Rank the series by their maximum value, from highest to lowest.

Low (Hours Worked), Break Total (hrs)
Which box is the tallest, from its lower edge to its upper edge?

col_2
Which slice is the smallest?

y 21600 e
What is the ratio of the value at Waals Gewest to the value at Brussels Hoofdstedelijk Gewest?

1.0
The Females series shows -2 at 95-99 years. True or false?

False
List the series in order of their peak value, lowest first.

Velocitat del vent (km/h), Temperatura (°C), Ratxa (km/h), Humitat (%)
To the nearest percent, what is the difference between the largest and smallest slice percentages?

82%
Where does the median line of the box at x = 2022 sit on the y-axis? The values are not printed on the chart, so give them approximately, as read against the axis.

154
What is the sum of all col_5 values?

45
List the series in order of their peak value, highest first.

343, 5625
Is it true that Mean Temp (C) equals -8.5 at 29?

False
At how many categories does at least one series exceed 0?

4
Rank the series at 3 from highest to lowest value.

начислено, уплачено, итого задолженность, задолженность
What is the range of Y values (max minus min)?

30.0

####

Copy all of the material above, line for line, without changing anything.

## ANSWER
Rank the series by their maximum value, from highest to lowest.

Low (Hours Worked), Break Total (hrs)
Which box is the tallest, from its lower edge to its upper edge?

col_2
Which slice is the smallest?

y 21600 e
What is the ratio of the value at Waals Gewest to the value at Brussels Hoofdstedelijk Gewest?

1.0
The Females series shows -2 at 95-99 years. True or false?

False
List the series in order of their peak value, lowest first.

Velocitat del vent (km/h), Temperatura (°C), Ratxa (km/h), Humitat (%)
To the nearest percent, what is the difference between the largest and smallest slice percentages?

82%
Where does the median line of the box at x = 2022 sit on the y-axis? The values are not printed on the chart, so give them approximately, as read against the axis.

154
What is the sum of all col_5 values?

45
List the series in order of their peak value, highest first.

343, 5625
Is it true that Mean Temp (C) equals -8.5 at 29?

False
At how many categories does at least one series exceed 0?

4
Rank the series at 3 from highest to lowest value.

начислено, уплачено, итого задолженность, задолженность
What is the range of Y values (max minus min)?

30.0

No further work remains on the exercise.